Let 𝒫 and $P^{\prime }$ be 3-dimensional convex polytopes in $R^3$ and $S\subseteq R^3$ be a non-empty intersection of an open set with a sphere. As a consequence of a somewhat more general result it is proved that 𝒫 and $P^{\prime }$ coincide up to translation and/or reflection in a point if $\left|{\int }_P{e}^{-is\cdot x}\mathrm{dx}\right|=\left|{\int }_{P^{\prime }}{e}^{-is\cdot x}\mathrm{dx}\right|$ for all $s\in S$. This can be applied to the field of crystallography regarding the question whether a nanoparticle modelled as a convex polytope is uniquely determined by the intensities of its X-ray diffraction pattern on the Ewald sphere.

中文翻译：

---

球体上的傅立叶变换的模确定3维凸多面体

让𝒫和 $P^{\prime }$ 是3维凸多面体 ${\mathrm{[R}}^3$ 和 $\mathrm{小号}\subseteq {\mathrm{[R}}^3$是开放集与球面的非空交集。
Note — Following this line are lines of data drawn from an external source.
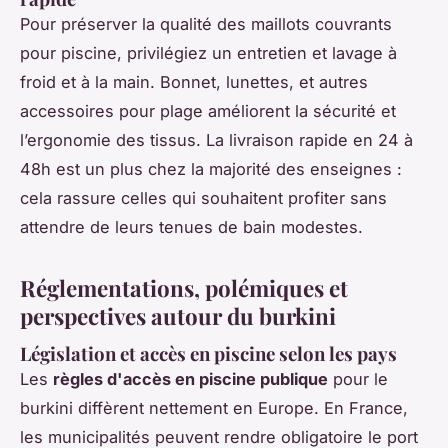
Pour préserver la qualité des maillots couvrants
pour piscine, privilégiez un entretien et lavage à
froid et à la main. Bonnet, lunettes, et autres
accessoires pour plage améliorent la sécurité et
l’ergonomie des tissus. La livraison rapide en 24 à
48h est un plus chez la majorité des enseignes :
cela rassure celles qui souhaitent profiter sans
attendre de leurs tenues de bain modestes.
Réglementations, polémiques et
perspectives autour du burkini
Législation et accès en piscine selon les pays
Les
règles d'accès en piscine publique
pour le
burkini diffèrent nettement en Europe. En France,
les municipalités peuvent rendre obligatoire le port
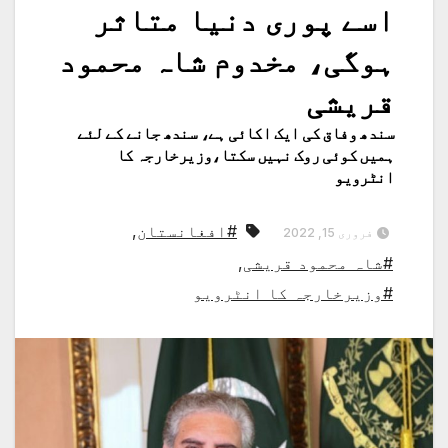
اسے پوری دنیا متاثر
ہوگی، مخدوم شاہ محمود
قریشی
سندھ وفاق کی ایک اکائی ہے، سندھ جانے کے لئے
ہمیں کوئی روک نہیں سکتا،وزیرخارجہ کا
انٹرویو
#افغانستان
,
فروری 15, 2022
#شاہ محمود قریشی
,
#وزیرخارجہ کا انٹرویو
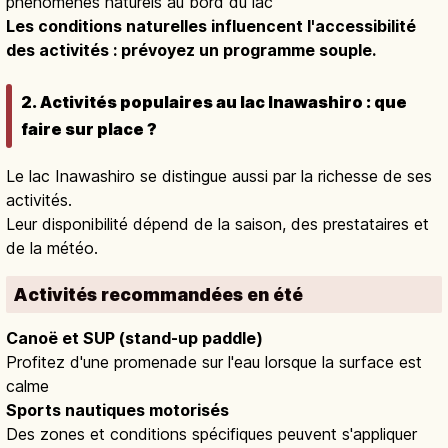
phénomènes naturels au bord du lac
Les conditions naturelles influencent l'accessibilité
des activités : prévoyez un programme souple.
2. Activités populaires au lac Inawashiro : que
faire sur place ?
Le lac Inawashiro se distingue aussi par la richesse de ses
activités.
Leur disponibilité dépend de la saison, des prestataires et
de la météo.
Activités recommandées en été
Canoë et SUP (stand-up paddle)
Profitez d'une promenade sur l'eau lorsque la surface est
calme
Sports nautiques motorisés
Des zones et conditions spécifiques peuvent s'appliquer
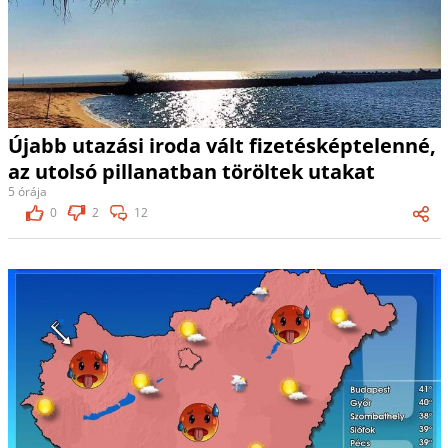
Újabb utazási iroda vált fizetésképtelenné,
az utolsó pillanatban töröltek utakat
5 órája
0
2
12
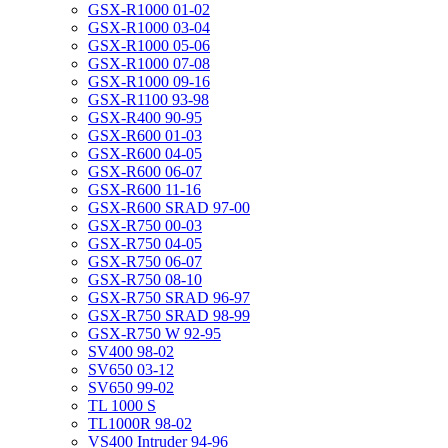
GSX-R1000 01-02
GSX-R1000 03-04
GSX-R1000 05-06
GSX-R1000 07-08
GSX-R1000 09-16
GSX-R1100 93-98
GSX-R400 90-95
GSX-R600 01-03
GSX-R600 04-05
GSX-R600 06-07
GSX-R600 11-16
GSX-R600 SRAD 97-00
GSX-R750 00-03
GSX-R750 04-05
GSX-R750 06-07
GSX-R750 08-10
GSX-R750 SRAD 96-97
GSX-R750 SRAD 98-99
GSX-R750 W 92-95
SV400 98-02
SV650 03-12
SV650 99-02
TL 1000 S
TL1000R 98-02
VS400 Intruder 94-96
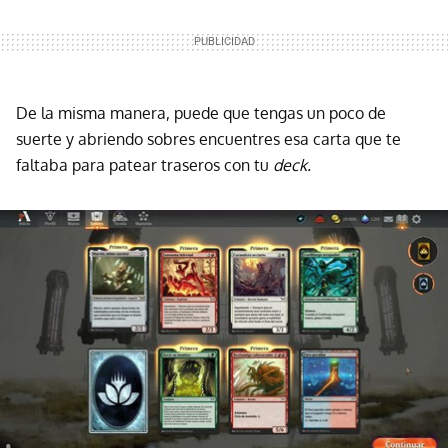
De la misma manera, puede que tengas un poco de
suerte y abriendo sobres encuentres esa carta que te
faltaba para patear traseros con tu
deck.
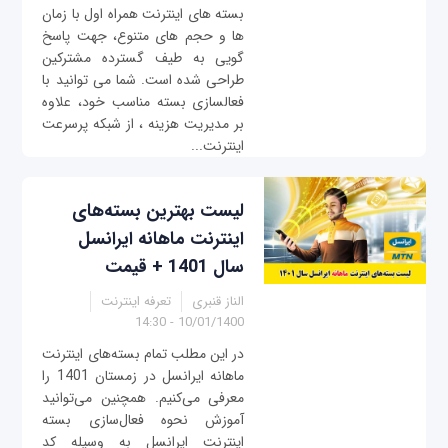
بسته های اینترنت همراه اول با زمان
ها و حجم های متنوع، جهت پاسخ
گویی به طیف گسترده مشترکین
طراحی شده است. شما می توانید با
فعالسازی بسته مناسب خود، علاوه
بر مدیریت هزینه ، از شبکه پرسرعت
اینترنت...
لیست بهترین بسته‌های
اینترنت ماهانه ایرانسل
سال 1401 + قیمت
الناز قنبری
تعرفه اینترنت
10/01/1400 - 14:30
در این مطلب تمام بسته‌های اینترنت
ماهانه ایرانسل در زمستان 1401 را
معرفی می‌کنیم. همچنین می‌توانید
آموزش نحوه فعال‌سازی بسته
اینترنت ایرانسل به وسیله کد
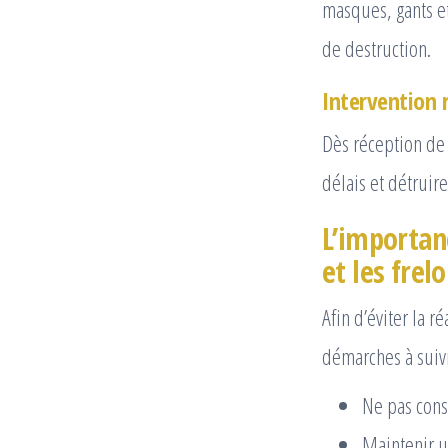
masques, gants et
de destruction.
Intervention 
Dès réception de
délais et détruir
L’importanc
et les frel
Afin d’éviter la 
démarches à suivr
Ne pas cons
Maintenir u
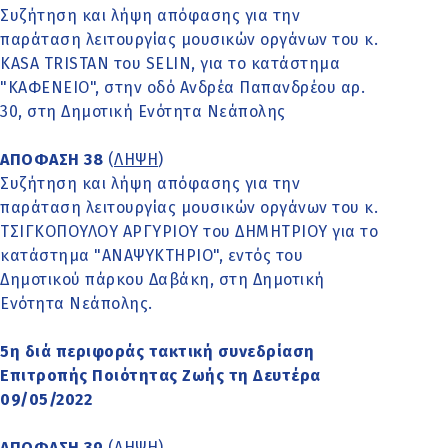
Συζήτηση και λήψη απόφασης για την
παράταση λειτουργίας μουσικών οργάνων του κ.
KASA TRISTAN του SELIN, για το κατάστημα
"ΚΑΦΕΝΕΙΟ", στην οδό Ανδρέα Παπανδρέου αρ.
30, στη Δημοτική Ενότητα Νεάπολης
ΑΠΟΦΑΣΗ 38
(
ΛΗΨΗ
)
Συζήτηση και λήψη απόφασης για την
παράταση λειτουργίας μουσικών οργάνων του κ.
ΤΣΙΓΚΟΠΟΥΛΟΥ ΑΡΓΥΡΙΟΥ του ΔΗΜΗΤΡΙΟΥ για το
κατάστημα "ΑΝΑΨΥΚΤΗΡΙΟ", εντός του
Δημοτικού πάρκου Δαβάκη, στη Δημοτική
Ενότητα Νεάπολης.
5η διά περιφοράς τακτική συνεδρίαση
Επιτροπής Ποιότητας Ζωής τη Δευτέρα
09/05/2022
ΑΠΟΦΑΣΗ 39
(
ΛΗΨΗ
)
作为更一般性结果的结果，证明𝒫和$P^{\prime }$ 如果某点重合到平移和/或反射 $\left|{\int }_P{Ë}^{--\mathrm{一世}s\cdot X}\mathrm{dx}\right|=\left|{\int }_{P^{\prime }}{Ë}^{--\mathrm{一世}s\cdot X}\mathrm{dx}\right|$ 对全部 $s\in \mathrm{小号}$。可以将其应用于晶体学领域，即是否可以通过其在Ewald球上的X射线衍射图谱的强度来唯一确定被建模为凸多面体的纳米颗粒的问题。